▶ _Extracted records_

※ ※ ※

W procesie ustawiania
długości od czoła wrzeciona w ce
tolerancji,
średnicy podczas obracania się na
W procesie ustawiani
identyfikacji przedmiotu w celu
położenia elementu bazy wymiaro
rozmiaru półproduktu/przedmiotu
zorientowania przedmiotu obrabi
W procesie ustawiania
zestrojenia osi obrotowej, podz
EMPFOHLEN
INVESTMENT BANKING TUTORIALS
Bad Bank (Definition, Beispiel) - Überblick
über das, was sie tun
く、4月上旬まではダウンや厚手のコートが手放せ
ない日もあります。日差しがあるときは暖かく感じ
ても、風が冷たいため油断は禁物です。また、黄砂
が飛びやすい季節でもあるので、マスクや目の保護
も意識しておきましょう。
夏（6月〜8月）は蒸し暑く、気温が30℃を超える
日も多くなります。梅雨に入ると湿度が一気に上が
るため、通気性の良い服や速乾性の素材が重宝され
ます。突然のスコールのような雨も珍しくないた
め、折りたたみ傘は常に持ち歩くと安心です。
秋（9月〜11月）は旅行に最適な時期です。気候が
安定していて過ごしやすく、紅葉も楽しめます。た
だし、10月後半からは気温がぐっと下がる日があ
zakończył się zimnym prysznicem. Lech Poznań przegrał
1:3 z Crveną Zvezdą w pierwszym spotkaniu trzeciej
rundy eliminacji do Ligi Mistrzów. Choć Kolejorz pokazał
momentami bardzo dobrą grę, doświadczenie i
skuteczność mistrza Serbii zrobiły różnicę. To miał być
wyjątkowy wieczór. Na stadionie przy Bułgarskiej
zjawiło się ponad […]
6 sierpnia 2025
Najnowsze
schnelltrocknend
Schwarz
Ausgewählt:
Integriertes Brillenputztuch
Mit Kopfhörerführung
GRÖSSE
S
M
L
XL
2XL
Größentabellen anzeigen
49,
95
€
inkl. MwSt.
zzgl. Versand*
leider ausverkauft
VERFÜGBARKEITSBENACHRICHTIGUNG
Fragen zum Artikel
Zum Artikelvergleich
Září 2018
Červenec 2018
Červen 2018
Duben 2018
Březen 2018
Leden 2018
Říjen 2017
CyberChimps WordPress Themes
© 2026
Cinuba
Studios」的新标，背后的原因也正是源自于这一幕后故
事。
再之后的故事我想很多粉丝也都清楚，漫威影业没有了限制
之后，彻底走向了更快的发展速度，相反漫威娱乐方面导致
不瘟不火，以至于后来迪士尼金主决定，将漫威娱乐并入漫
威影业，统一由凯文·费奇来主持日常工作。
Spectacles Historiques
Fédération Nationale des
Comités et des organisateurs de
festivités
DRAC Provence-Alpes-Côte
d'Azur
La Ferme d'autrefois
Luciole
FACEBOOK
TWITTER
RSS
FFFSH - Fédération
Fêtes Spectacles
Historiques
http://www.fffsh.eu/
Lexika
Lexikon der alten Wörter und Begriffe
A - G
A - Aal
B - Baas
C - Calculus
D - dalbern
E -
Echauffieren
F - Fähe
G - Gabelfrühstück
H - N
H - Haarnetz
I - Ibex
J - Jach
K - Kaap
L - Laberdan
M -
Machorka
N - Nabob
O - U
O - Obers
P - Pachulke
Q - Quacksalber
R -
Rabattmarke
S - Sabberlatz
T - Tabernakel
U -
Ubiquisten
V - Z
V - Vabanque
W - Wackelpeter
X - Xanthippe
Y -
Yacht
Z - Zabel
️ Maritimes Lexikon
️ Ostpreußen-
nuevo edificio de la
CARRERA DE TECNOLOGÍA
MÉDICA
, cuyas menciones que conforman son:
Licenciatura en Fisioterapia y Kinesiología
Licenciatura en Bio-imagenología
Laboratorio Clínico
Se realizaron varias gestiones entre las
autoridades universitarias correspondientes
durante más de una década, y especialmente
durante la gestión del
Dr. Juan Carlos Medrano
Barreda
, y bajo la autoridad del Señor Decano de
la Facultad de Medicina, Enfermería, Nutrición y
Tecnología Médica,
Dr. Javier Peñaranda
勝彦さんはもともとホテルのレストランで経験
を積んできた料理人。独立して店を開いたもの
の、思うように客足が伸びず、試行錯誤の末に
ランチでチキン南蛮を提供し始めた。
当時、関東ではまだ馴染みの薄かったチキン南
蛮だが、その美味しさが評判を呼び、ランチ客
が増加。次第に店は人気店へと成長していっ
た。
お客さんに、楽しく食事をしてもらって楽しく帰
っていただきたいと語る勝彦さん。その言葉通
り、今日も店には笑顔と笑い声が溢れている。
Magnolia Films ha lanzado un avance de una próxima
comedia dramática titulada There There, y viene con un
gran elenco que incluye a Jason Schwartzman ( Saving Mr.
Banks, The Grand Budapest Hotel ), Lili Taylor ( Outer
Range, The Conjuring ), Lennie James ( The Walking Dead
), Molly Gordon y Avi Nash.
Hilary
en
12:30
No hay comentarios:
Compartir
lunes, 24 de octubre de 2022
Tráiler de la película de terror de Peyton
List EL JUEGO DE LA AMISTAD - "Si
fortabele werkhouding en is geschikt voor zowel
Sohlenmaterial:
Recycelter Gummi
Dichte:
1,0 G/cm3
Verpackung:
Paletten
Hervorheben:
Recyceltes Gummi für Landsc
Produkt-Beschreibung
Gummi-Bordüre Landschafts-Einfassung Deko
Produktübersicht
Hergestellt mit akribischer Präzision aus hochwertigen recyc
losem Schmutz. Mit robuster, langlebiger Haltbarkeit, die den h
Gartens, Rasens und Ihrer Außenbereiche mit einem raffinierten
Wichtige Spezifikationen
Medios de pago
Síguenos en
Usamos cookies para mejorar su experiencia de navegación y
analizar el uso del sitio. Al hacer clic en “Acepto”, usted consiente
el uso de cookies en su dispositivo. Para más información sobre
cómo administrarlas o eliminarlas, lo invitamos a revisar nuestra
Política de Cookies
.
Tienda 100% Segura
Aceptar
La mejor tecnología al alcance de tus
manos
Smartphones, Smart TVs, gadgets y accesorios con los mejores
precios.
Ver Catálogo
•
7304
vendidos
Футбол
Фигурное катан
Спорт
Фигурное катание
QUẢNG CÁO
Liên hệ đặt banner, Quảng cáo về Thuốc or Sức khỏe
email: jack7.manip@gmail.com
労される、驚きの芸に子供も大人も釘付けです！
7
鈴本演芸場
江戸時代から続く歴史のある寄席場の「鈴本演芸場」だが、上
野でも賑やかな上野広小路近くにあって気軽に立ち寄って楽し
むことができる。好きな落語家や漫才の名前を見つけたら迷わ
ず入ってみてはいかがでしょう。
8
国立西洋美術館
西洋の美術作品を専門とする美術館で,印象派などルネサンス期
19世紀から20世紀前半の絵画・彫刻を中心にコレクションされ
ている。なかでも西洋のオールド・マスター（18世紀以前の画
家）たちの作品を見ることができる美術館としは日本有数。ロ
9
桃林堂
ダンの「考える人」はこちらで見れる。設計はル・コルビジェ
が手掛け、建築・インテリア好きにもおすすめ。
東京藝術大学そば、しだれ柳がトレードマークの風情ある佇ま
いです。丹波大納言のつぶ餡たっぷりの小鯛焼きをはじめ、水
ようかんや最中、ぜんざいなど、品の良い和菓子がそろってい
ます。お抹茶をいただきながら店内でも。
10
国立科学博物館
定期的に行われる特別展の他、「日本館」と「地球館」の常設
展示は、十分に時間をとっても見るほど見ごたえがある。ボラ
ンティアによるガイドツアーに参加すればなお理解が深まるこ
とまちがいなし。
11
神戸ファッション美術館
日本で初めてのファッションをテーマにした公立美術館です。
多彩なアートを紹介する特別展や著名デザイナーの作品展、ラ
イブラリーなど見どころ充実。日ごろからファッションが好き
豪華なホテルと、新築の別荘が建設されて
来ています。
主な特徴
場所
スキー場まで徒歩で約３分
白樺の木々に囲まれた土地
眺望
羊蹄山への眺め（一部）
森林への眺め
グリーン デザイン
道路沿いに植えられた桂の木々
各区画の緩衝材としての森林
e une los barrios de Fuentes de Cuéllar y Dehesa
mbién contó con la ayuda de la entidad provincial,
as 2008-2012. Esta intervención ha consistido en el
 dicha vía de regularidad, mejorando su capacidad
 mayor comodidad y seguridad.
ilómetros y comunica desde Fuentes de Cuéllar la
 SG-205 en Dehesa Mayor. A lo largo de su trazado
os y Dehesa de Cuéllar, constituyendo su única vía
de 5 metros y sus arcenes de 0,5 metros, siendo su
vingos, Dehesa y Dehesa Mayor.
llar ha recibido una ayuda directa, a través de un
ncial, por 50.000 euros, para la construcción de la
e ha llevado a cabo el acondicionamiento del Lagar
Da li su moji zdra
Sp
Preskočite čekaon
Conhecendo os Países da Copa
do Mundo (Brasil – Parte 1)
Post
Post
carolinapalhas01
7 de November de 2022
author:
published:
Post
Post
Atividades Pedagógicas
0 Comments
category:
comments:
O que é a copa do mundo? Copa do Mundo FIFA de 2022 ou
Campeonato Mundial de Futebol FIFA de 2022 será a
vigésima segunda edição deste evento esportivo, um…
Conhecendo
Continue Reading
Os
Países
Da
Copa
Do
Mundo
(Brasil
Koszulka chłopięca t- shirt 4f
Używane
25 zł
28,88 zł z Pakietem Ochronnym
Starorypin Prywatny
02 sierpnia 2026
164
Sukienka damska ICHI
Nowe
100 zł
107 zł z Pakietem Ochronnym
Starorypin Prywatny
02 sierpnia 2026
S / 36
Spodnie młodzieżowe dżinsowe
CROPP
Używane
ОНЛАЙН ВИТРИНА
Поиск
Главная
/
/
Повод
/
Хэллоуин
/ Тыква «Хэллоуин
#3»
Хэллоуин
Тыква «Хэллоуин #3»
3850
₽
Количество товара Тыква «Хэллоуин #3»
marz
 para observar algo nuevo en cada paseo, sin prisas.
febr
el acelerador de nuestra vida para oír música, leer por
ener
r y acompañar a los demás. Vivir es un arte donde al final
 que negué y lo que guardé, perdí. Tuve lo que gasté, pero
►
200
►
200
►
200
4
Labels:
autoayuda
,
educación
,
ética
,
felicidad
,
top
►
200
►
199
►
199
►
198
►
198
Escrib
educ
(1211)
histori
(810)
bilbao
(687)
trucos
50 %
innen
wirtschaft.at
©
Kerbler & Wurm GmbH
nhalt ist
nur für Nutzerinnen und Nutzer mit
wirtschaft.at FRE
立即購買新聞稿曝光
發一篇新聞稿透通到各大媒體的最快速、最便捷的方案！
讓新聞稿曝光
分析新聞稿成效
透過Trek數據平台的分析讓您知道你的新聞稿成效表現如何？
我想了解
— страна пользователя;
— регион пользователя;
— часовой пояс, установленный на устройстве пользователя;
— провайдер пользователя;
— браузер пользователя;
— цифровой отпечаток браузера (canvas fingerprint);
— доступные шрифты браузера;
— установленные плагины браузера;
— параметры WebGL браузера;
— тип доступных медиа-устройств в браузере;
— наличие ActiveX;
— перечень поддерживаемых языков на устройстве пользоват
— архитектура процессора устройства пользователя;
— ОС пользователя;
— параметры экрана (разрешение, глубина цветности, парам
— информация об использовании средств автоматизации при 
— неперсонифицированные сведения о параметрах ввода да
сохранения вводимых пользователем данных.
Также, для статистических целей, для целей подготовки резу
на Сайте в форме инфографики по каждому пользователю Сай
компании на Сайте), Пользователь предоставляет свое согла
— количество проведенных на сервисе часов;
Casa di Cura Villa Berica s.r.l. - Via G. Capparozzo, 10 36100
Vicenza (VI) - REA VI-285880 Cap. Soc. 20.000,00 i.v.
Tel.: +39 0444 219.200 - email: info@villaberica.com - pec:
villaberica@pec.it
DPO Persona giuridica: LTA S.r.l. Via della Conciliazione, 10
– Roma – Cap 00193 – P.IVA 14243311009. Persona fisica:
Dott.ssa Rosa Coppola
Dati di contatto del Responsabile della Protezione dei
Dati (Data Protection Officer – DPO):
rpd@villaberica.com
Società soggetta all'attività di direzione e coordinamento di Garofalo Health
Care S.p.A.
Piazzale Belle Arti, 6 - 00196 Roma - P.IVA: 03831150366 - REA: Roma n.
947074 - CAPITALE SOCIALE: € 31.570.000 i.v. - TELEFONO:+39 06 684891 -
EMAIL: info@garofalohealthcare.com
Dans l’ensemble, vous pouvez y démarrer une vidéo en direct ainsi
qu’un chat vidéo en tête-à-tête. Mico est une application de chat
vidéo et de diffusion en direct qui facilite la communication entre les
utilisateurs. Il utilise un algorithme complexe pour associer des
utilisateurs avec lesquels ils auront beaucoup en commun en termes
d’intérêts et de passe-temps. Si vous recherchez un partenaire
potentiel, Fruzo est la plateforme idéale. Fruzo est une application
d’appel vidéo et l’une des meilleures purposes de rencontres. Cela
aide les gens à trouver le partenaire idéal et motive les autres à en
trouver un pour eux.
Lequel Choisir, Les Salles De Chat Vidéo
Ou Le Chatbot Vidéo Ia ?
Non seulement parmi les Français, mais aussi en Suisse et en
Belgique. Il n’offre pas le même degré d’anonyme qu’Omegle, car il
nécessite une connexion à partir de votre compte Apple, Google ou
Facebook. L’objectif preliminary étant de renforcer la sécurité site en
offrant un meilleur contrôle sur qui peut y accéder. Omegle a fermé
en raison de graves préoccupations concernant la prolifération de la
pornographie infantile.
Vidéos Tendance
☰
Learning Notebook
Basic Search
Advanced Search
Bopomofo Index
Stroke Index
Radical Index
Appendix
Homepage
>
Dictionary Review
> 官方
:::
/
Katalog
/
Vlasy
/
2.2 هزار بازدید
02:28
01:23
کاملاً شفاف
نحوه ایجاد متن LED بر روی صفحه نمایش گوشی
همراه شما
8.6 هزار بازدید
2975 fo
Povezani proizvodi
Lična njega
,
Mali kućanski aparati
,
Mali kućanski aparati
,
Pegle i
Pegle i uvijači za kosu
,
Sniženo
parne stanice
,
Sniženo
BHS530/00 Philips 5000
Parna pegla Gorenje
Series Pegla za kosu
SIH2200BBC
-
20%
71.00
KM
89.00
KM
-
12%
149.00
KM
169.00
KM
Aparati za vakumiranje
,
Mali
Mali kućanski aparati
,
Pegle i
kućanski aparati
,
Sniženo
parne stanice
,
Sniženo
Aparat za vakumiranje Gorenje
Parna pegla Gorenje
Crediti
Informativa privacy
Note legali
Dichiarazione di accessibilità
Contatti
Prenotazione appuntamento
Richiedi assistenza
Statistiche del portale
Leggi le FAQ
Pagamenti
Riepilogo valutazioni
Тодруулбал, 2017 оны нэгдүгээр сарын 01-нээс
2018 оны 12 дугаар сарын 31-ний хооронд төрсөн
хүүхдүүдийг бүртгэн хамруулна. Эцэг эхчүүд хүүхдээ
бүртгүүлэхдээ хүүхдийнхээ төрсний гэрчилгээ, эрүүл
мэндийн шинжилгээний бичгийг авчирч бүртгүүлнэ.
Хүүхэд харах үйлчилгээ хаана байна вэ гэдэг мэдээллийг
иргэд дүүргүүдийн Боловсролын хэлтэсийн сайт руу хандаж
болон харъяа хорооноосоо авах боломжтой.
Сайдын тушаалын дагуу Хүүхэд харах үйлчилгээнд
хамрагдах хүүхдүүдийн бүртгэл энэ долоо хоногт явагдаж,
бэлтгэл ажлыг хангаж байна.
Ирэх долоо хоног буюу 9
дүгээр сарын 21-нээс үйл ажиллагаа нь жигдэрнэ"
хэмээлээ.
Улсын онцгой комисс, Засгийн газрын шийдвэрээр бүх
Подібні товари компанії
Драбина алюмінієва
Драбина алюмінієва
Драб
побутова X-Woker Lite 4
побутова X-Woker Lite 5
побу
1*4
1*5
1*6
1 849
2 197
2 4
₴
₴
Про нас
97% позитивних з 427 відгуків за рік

※ ※ ※

▶ _Problem details_
Find how many lines above include "Woker", then write only that count.

▶ _Result of this task_
2